Pte Bell, from 2nd Battalion the Parachute Regiment, had been ordered not to move after the initial explosion that wounded his comrade but he made his way over to his friend across open ground where more bombs were thought to be hidden.

Image caption Pte Bell was the 350th British soldier to die since the start of operations in Afghanistan in 2001

The paratrooper managed to stop the bleeding from the remains of Pte Scott Meenagh's legs and give him painkillers.

But as he helped to pull the injured soldier's stretcher up a steep bank he triggered a bomb and was killed near the village of Spoor Kalay in the Nahr-e-Saraj district of Helmand province in January last year.

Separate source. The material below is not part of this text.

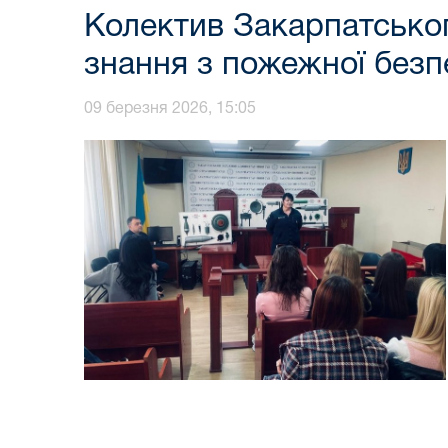
Колектив Закарпатськог
знання з пожежної безп
09 березня 2026, 15:05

Mr Bell said: "In my mind I think he thought he would make it, and if the shoe was on the other foot I know the other guys around him would have done the same.

"Every doctor we've talked to said Scott would have died if Martin had not done what he did and applied the tourniquets."

Speaking about their meeting with the Queen, Pte Bell's mother said: "It was absolutely amazing, it was fantastic. We were all so nervous, she just puts you at ease.

"She said she'd read his citation and that he was a very, very brave man."

Mrs Bell joked: "He never obeyed orders," then added: "They were like his brothers and he would never have left his brothers."